Deve essere come questa casa, almeno finché non disinnescheremo la bomba che c’è nella sua testa” precisò Aiolos facendosi duro in viso. “Non credere che ci stiamo divertendo, a tenerlo lontano dalla famiglia, o a destinarlo a un rifugio che sarà più una prigione che un’abitazione, per lui. E’ per il suo bene.”

Acaste non poté ribattere alle parole del dio dei venti, perché non aveva proposte alternative al problema di Alekos. Finché Érebos non avesse scoperto come calmierare il potere dell’amico, lei non avrebbe potuto far altro che accettare quanto ne fosse venuto, e dare una mano ove possibile.

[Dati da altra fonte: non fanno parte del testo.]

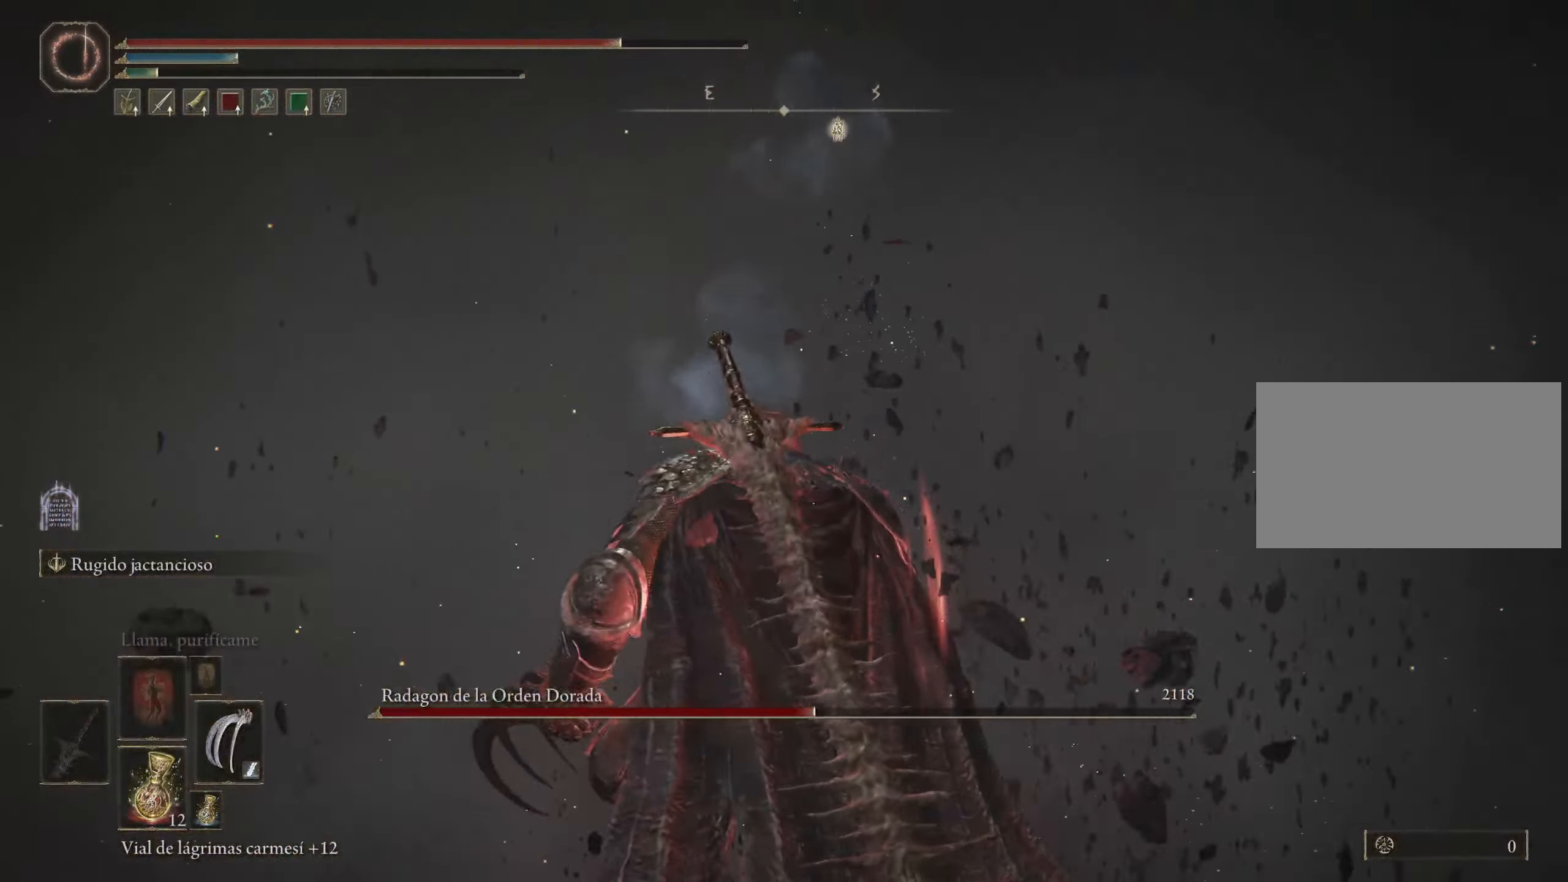
{"keys": ["r"], "mouse": [], "events": [[417, "r", "down"]]}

“Non è solo, Acaste. Ci stiamo occupando tutti di lui, non temere” cercò di consolarla Aiolos, prima di impallidire visibilmente e sgranare gli occhi subito dopo.

Acaste ne seguì lo sguardo stravolto e, con uno strillo, si portò alle spalle di Zéphyros quando vide entrare nel garage anche le arpie di Eris.

«Ma che ci fanno, loro, qui?!» esalò la giovane, impallidendo visibilmente mentre Poseidone si nascondeva a sua volta dietro un ridente Alekos.

«Mi tengono compagnia» si limitò a dire Alekos, come se fosse la cosa più naturale del mondo.

“Anche questo è un bene?!” esalò la giovane oceanina, guardando sconvolta Zéphyros.

“No, questo no. Ma su quei due mastodonti non abbiamo potere, e anche Eris fa fatica a trattenerli a casa, il che è tutto dire. La presa di Alekos, su di loro, è molto forte” ammise Zéph.

Acaste osservò quindi piena di sgomento le due enormi aquile arpie avvicinarsi goffamente sulle grandi zampe artigliate, finendo con il posizionarsi a pochi passi da Alekos.

Quest’ultimo sorrise loro e dispensò a entrambe una carezza sul capo, prima di tornare al lavoro, apparentemente tranquillo e sereno.

Acaste, però, si domandò quanto, di quella tranquillità, fosse genuina e, soprattutto, salutare.

Alekos avrebbe resistito, al di fuori di quella gabbia dorata?

Lanciato uno sguardo terrorizzato a Poseidone, domandò mentalmente: “Non c’è davvero niente che possiamo fare?”

“Siamo qui per questo. Per aiutare. E lo faremo, Acaste. In ogni modo possibile” sottolineò Poseidone, prima di sorridere al figlio, che assentì al suo indirizzo. “Commisi a mia volta degli errori, in gioventù, coi miei figli, ma voglio rimediare. Tu mi aiuterai a farlo, cara, e così aiuteremo anche Alekos.”

“D’accordo… ma lontano da quelle arpie. Davvero non riesco a star loro vicino” esalò lei, spostandosi poco alla volta perché i suoi movimenti non apparissero una fuga.

Poseidone le sorrise comprensivo, ben comprendendo il suo stato di panico. Per niente al mondo sarebbe stato vicino a quegli affari con le ali ma, per Alekos, avrebbe sopportato anche quella paura.





N.d.A.: è chiaro che Alekos ha un problema nel gestire la sua doppia natura e, soprattutto, il potere derivatogli dal filato di Erebos. Per ora, sembra che la struttura unica della casa di Aiolos riesca a contenere i poteri del ragazzo ma, come anche Moros ha sottolineato, questo è solo un pagliativo.
Riusciranno i nostri eroi a trovare il sistema per chetare ciò che sta agitandosi nella mente di Alekos?